Tijdens een wandeling over De Hors trof Ecomare-medewerker Erik Willebrands een nog levende pijlinktvis aan. Hij zette het dier terug in zee, maar hij betwijfelt of hij het gered heeft. In de Noordzee zijn drie soorten pijlinktvissen vrij algemeen: de gewone, de noordse en de dwerg-pijlinktvis. De inktvis op De Hors was hoogstwaarschijnlijk een gewone.
Koppotige
De naam inktvis is verwarrend; het is geen vis, maar een weekdier. De klasse waartoe inktvissen horen heet Cephalopoda. Dit komt uit het Grieks en betekent ‘koppotigen’. Ze danken deze naam aan het feit dat ze een ring van tentakels rond de mond hebben, waardoor het lijkt alsof ze poten hebben die aan de kop vastzitten. Pijlinktvissen hebben acht tentakels met zuignappen en twee voedingstentakels. Waar de naam pijlinktvis vandaan komt is makkelijk te raden als je het dier ziet.
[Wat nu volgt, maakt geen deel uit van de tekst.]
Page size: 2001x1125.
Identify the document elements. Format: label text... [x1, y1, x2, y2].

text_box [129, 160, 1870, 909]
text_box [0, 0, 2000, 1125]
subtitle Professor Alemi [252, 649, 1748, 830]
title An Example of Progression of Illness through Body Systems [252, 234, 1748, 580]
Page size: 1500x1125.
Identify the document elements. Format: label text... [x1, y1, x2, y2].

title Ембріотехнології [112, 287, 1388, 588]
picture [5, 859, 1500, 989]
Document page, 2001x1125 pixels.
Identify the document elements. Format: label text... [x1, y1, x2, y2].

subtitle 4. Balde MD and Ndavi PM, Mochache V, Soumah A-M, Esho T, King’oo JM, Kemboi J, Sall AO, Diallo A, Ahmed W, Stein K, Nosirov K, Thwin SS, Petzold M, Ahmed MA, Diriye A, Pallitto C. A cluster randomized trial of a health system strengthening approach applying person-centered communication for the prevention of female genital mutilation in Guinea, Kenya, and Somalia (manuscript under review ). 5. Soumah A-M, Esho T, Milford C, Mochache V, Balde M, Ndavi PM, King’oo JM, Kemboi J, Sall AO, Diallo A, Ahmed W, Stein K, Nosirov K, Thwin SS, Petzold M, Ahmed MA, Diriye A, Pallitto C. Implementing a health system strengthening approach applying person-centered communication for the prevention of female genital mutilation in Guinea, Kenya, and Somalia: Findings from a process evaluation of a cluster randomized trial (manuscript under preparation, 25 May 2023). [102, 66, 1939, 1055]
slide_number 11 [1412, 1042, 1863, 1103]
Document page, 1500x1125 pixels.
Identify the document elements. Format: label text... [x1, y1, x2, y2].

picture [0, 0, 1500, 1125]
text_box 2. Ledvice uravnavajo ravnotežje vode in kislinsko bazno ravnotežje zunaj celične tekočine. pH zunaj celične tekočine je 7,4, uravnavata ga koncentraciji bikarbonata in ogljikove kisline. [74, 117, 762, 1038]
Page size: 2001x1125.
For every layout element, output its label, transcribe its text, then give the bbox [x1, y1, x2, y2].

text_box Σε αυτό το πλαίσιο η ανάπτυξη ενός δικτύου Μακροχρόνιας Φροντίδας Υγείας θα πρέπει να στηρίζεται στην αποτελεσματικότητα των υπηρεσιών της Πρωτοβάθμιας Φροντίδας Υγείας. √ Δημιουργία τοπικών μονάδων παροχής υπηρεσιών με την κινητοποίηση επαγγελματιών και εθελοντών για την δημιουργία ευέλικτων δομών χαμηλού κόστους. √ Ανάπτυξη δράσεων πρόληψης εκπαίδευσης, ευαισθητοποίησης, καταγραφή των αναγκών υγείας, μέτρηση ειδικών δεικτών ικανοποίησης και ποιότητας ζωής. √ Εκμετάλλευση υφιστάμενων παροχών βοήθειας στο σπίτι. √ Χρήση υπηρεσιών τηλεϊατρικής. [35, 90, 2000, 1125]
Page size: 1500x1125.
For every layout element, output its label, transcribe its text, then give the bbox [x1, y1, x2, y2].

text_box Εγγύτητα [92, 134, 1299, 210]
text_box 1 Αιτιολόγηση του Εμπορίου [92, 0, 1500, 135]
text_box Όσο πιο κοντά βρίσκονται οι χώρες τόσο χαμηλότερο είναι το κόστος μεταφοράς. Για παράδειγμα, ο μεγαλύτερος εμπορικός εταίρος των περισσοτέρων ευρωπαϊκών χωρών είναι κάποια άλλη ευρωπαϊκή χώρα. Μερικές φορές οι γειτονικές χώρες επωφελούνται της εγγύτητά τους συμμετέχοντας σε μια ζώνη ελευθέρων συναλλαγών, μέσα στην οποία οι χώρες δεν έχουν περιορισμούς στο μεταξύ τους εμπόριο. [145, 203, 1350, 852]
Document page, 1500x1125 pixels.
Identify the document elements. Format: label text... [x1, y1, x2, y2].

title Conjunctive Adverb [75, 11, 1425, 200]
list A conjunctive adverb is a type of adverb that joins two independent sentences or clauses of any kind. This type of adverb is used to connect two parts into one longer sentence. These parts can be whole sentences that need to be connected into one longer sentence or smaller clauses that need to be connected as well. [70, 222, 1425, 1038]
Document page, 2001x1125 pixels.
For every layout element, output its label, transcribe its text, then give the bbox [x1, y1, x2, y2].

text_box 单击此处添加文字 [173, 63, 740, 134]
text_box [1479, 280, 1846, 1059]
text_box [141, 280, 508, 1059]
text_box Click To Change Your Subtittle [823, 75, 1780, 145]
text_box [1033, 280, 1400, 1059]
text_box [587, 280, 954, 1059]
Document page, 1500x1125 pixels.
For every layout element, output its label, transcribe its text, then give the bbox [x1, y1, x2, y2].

Zijn lichaam heeft een duidelijke pijl-vorm.
Verkleuren
Inktvissen komen uitsluitend voor in zout water. Bijzonder is dat de meeste soorten van kleur kunnen veranderen. Dat zag Erik voor zijn ogen gebeuren toen hij de pijlinktvis terugzette in zee. In het voorjaar zetten de inktvissen eieren af in snoeren. Deze spoelen soms aan op het strand. In Nederland zijn de eisnoeren op het strand meestal afkomstig van de gewone pijlinktvis. Ecomare-bioloog Pierre Bonnet vond vorige week al een eipakket van een pijlinktvis op het strand. Hij was verbaasd er zo vroeg in het jaar een te vinden.
Roofdier
Inktvissen zijn rovers, ze eten andere dieren uit zee. Pijlinktvissen hebben goede, opvallend grote ogen. Ze jagen op zicht en vangen hun prooi vervolgens met hun twee, wat langere, voedingstentakels. Gewone pijlinktvissen kunnen tot 75 cm lang worden. Het exemplaar dat Erik op Texel vond was zo’n 30-35 cm groot. Pierre Bonnet heeft hem aan de hand van de foto’s gedetermineerd als een gewone pijlinktvis. Doordat hij de onderkant van het dier niet heeft kunnen bekijken, kan hij echter niet uitsluiten dat het een noordse is geweest. De kans hierop is wel heel klein in deze tijd van het jaar.